# Thread: Solve the recurrence relation

1. ## Solve the recurrence relation

Solve the recurrence relation

$\displaystyle \sum_{k=1}^n \binom{n}{k} a(k) = \frac{n}{n+1}$

I have two methods, one is general , by looking at first few terms and prove my deduction by induction .

I want to discuss the second one , I construct

$\displaystyle a(k) = c \int_0^1 [f(t)]^k~dt$ so we have

$\displaystyle c \int_0^1 \sum_{k=1}^n \binom{n}{k} [f(t)]^k~dt = \frac{n}{n+1}$

$\displaystyle c \int_0^1 ( [ 1 + f(t)]^n - 1) ~dt = \frac{n}{n+1}$

Let $\displaystyle c=-1$ , then we obtain

$\displaystyle \int_0^1 [ 1 + f(t)]^n ~dt = \frac{1}{n+1}$

I know that $\displaystyle \int_0^1 t^n ~dt = \frac{1}{n+1}$

so i let $\displaystyle 1 + f(t) = t$ and i find that

$\displaystyle a(k) = -\int_0^1 (t-1)^k~dt = \frac{(-1)^{k+1}}{k+1}$

My problem is since $\displaystyle \int_0^1 [g(t)]^n~dt = \frac{1}{n+1}$ has many solutions , if we choose other solution , will we arrive at the same destination ?

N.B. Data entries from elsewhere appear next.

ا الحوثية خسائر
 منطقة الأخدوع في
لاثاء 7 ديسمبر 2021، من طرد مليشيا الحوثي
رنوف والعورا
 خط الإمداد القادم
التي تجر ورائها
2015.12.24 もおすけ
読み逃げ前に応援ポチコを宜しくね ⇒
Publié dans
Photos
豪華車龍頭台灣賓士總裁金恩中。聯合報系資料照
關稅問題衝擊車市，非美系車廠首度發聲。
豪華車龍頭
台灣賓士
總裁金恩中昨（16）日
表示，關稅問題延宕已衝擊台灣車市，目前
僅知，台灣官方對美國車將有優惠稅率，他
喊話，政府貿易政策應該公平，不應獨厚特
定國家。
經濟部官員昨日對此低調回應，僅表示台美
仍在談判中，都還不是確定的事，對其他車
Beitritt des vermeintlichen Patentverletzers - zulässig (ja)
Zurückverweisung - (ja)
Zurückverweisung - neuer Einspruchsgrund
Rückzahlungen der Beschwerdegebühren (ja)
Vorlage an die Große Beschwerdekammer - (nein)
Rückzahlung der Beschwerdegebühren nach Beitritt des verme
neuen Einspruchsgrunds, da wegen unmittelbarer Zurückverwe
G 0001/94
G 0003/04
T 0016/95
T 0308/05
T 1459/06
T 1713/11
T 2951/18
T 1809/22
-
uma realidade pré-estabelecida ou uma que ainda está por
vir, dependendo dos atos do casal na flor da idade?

2. Originally Posted by simplependulum
My problem is since $\displaystyle \int_0^1 [g(t)]^n~dt = \frac{1}{n+1}$ has many solutions , if we choose other solution , will we arrive at the same destination ?
Yes, for a fixed $\displaystyle n$. But how many satisfy that for all $\displaystyle n\in \mathbb{N} ?$

It's true that if you have one such function then it generates a solution. -and well, in this case you can check that each $\displaystyle a(k)$ is unique, once you you have found a function like that, you are done. But on a different problem -another recurrence- there might not be a function satisfying $\displaystyle a(k)=c\cdot \int_0^1\{f(t)\}^kdt$.

About the original equation, if you have 2 e.g.f s (exponential generating functions) $\displaystyle A(x)$ and $\displaystyle B(x)$ -generated by $\displaystyle a_k$ and $\displaystyle b_k$ respectively-, then $\displaystyle A(x)\cdot B( x) = \sum_{n=0}^{\infty}\left(\sum_{k=0}^n\binom{n}{k}\ cdot a_k \cdot b_{n-k}\right)\cdot \tfrac{x^n}{n!}$. In your case pick $\displaystyle B(x)=e^x$ - note that $\displaystyle a(0)=0$ ...-

3. Other solution

iff you have something like

$\displaystyle \sum^n_{k=0} {n \choose k}a(k) =f(n)$

then

$\displaystyle a(k)=\Delta^k f(0)$
where $\displaystyle \Delta^k f(0)$ is the difference operator

$\displaystyle \Delta^0 f(x) =f(x)$
$\displaystyle \Delta^{n+1} f(x)= \Delta^n f(x+1)-\Delta^n f(x)$
for all n in N.

It's Newton interpolation formula